People are wonderful. They really are. I have met so many amazing people in my life time. Each interaction, changes me a little. I learn from them, I grow, and ultimately have a bigger (and better) understanding of the world around me. 

There is a group I facilitate once a month. We explore a number of topics and have rich discussions. We all learn from one another. Last night there were 13 of us in attendance. We have had bigger groups and we have had smaller groups. It is a very fluid collection of attendees. New members come and old members drop in from time to time. Some people come once and never return, while others join and become regulars. It is a group that welcomes everyone. The richness of the group is directly related to all the wonderful attendants. As I looked around at the people who were there last night, it made me think about the spider web of life. It made me reflect on how these various members had come to be present at our gatherings. There were those who were friends of mine, those who came because the were connected to the church where we hold the gathering, and still others who were friends of friends and had made their way to our little circle. It is a great representation of the wonderful diverse web of life. 

Because I have been gifted with a life of travel, I have friends in many different places. Some near and others very far away. I have learned from all of these people. As with my monthly gathering, these friends have come into my life from so many different sources. Connections from relatives, classes, and jobs. This is one of the reasons I feel social media is a blessing.
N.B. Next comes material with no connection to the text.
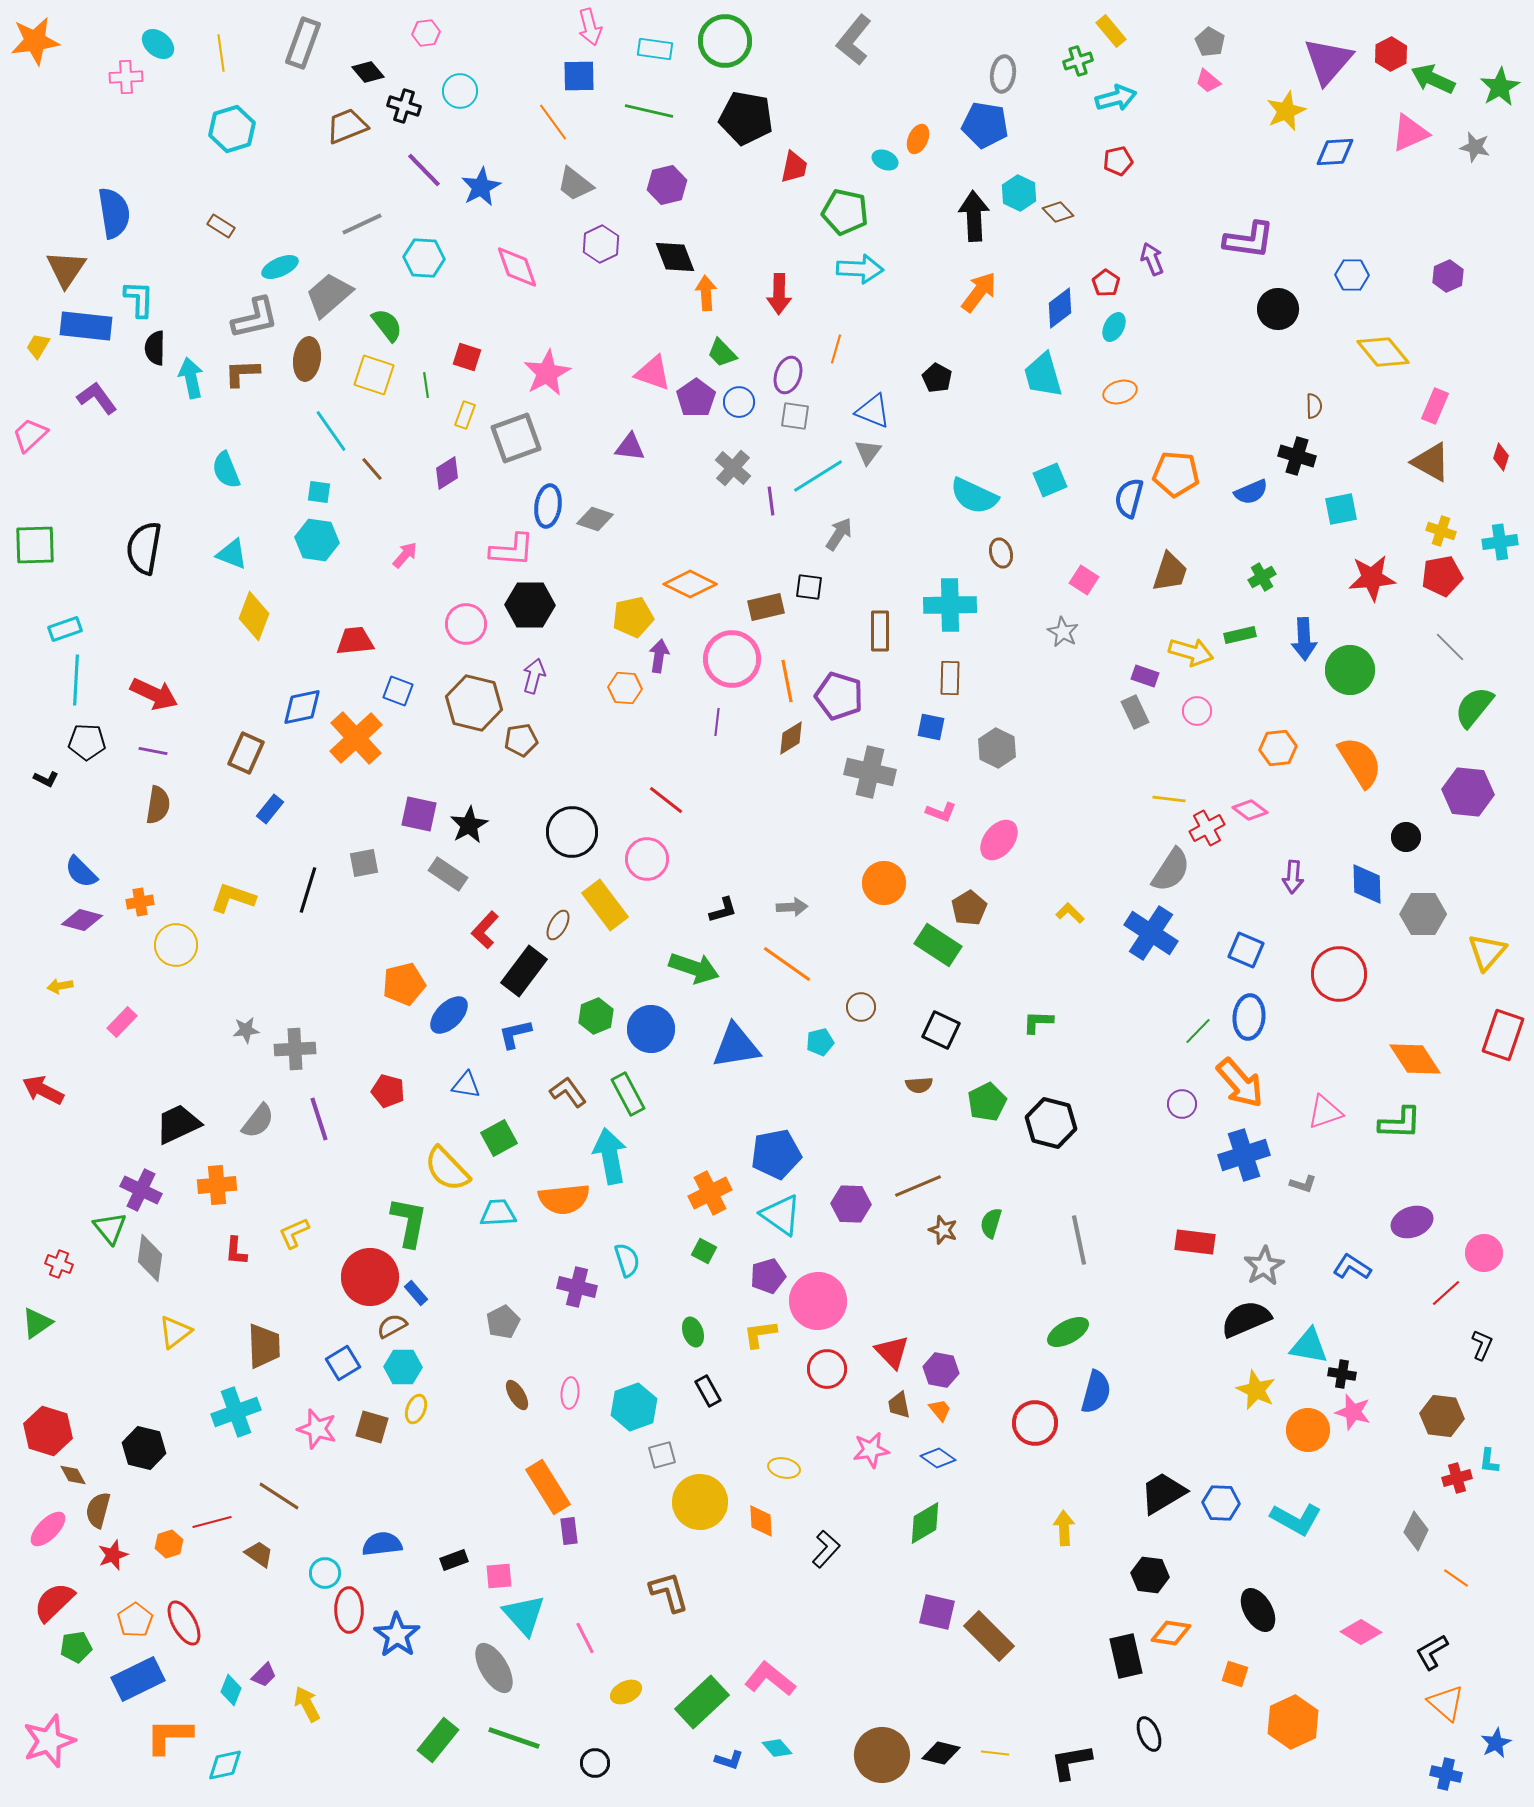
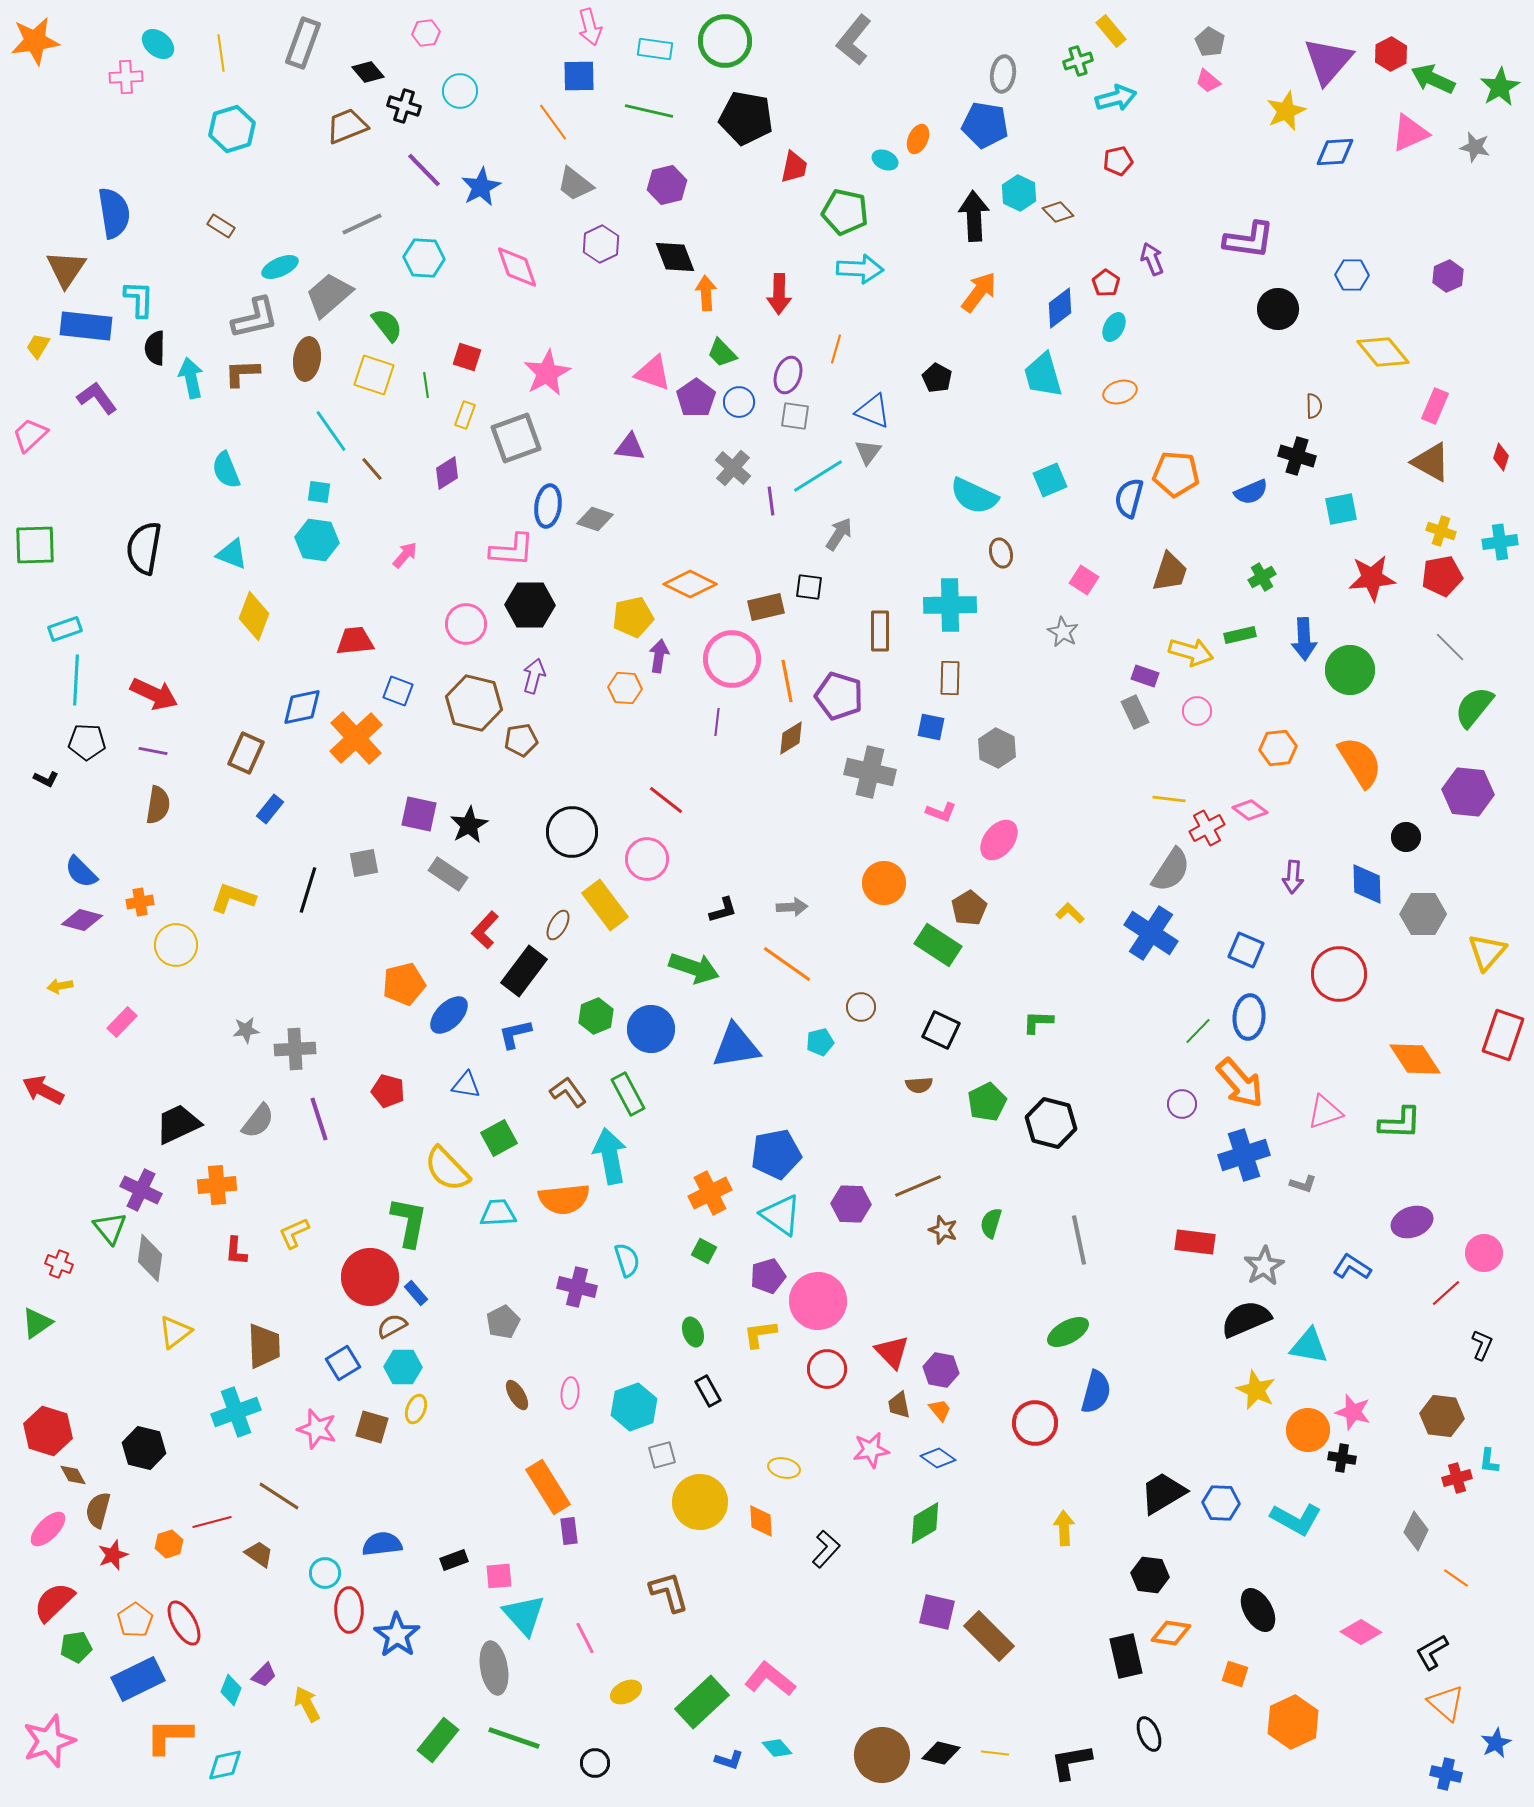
black cross at (1342, 1374): moved 84 px down
gray ellipse at (494, 1668): rotated 21 degrees clockwise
It allows me to keep a connection with many of these people. Some I consider deep and intimate friends that I care very much for, but it would not be possible for me to keep up relationships with all of them, if not for social media. There are those that I get to have a meal with once or twice a year. Others, who are a random text message now and then. This doesn’t diminish the thoughts I have for them and the gratitude for their parts in my life, nor the blessings I wish for them. 

Someone told me once that people come into our life when we need them. When they have served their role in our life, the energies will change and they will slip away to a new part of their life. I like this concept. It makes me feel better to understand that those very dear friends, who are no longer active in my life, have moved on as is intended by Divine order. New people are coming into our lives all the time. Are you open to the messages and lessons they bring with them? 

Thank you for reading my blog today. I wish you a lifetime of dear friends, as if by magic.